Houfe notes that Hammond's penwork is rather free and she excels in costume subjects in a style not unlike that of the Brocks' eighteenth century pastiches. (Note: Houfe not only gets Hammond's name wrong, calling her Christine rather than Christiana, but also has her alive and active ten years after her death when he describes here as fl. 1886-1910.) Loosey notes that Hammond was the first identifiably female illustrator of Jane Austen’s novels, illustrating three Austen titles for two publishers. And that when compared with other members of the Cranford School, Hammond’s Austen illustrations are on the whole more serious, less whimsical, and more visually surprising than Thomson’s or the Brocks’. Southam calls Hammond the finest artist of this period and states that her decisive and characterized pen-and-ink drawings are neither whimsical nor over decorative.
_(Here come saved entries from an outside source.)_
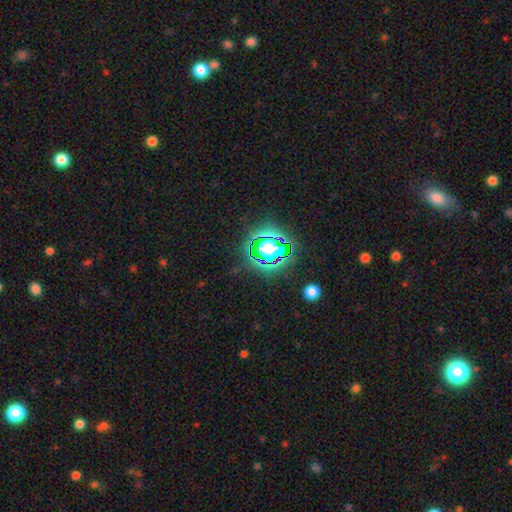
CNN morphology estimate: Smooth or featured?
  - star or artifact: 67% *
  - smooth: 21%
  - featured or disk: 12%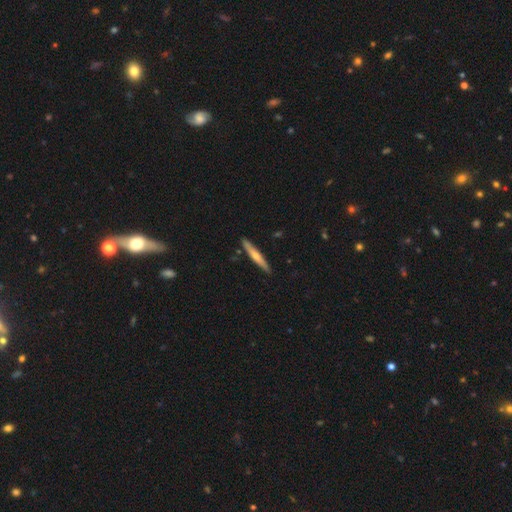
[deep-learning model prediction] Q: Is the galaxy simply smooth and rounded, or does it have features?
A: smooth — 48%.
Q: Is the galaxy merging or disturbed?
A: none — 89%.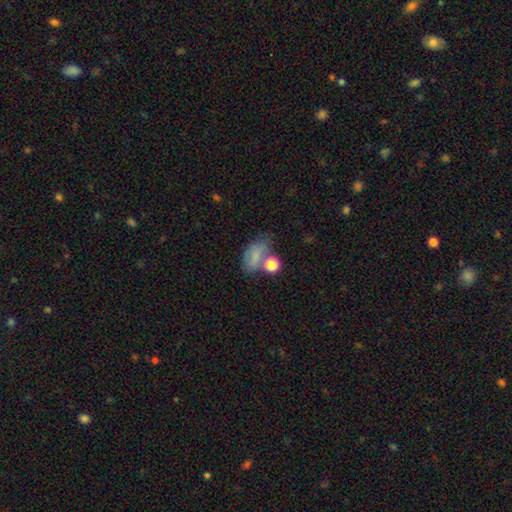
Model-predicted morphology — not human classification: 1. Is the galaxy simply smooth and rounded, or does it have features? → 71% smooth, 16% featured or disk, 14% star or artifact.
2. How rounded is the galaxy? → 80% in between, 16% round, 4% cigar-shaped.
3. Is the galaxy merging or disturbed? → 41% none, 23% merger, 22% minor disturbance, 14% major disturbance.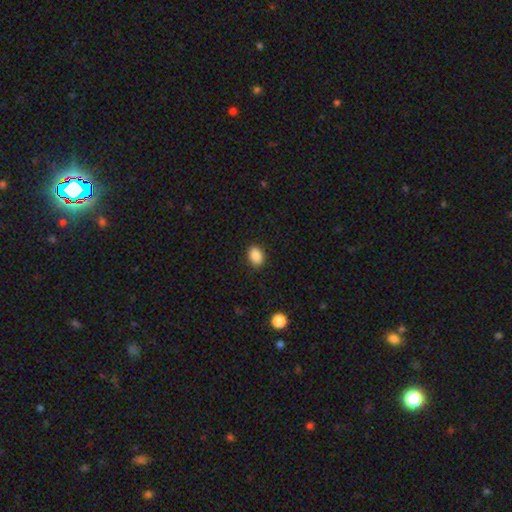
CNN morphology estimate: smooth_or_featured: smooth (p=0.89) [alt: star or artifact p=0.08]
how_rounded: in between (p=0.79) [alt: round p=0.20]
merging: none (p=0.88) [alt: minor disturbance p=0.08]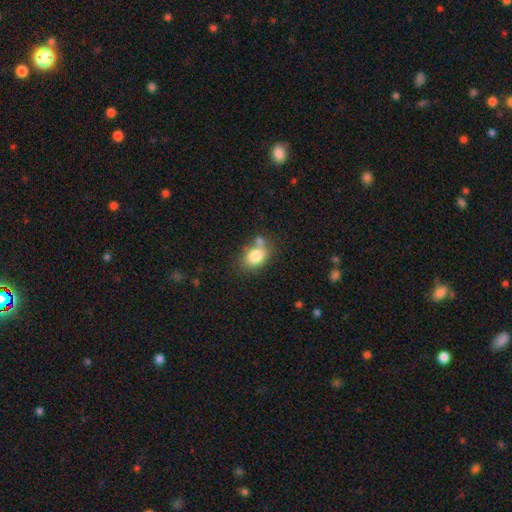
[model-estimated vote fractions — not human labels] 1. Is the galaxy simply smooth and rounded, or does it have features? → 81% smooth, 10% featured or disk, 9% star or artifact.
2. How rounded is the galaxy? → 67% in between, 31% round, 1% cigar-shaped.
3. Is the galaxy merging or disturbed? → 54% none, 23% merger, 17% minor disturbance, 6% major disturbance.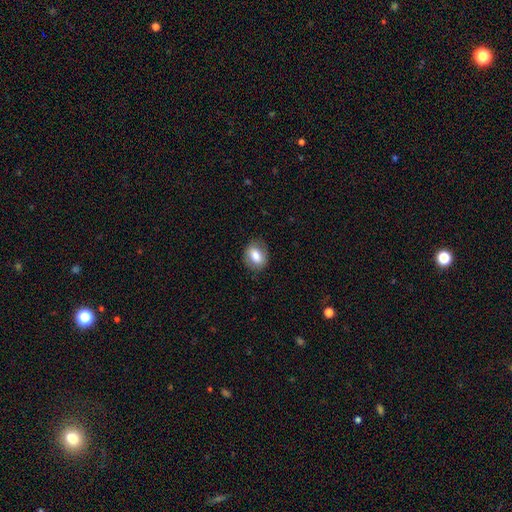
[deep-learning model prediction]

Cooke states that Hammond's contribution to the Cranford School's escapist discourse of a sentimental pre-industrial Old England was simple but effective. Though representing her characters with historical exactitude, her main focus is on small nuances of facial expression and gesture. This makes her an ideal illustrator for Jane Austen. Cooke summarised by saying that Catering for a large bourgeois audience, her refined and perceptive illustrations had a wide currency, only supplanted by the growing taste for the radicalism of English Art Nouveau.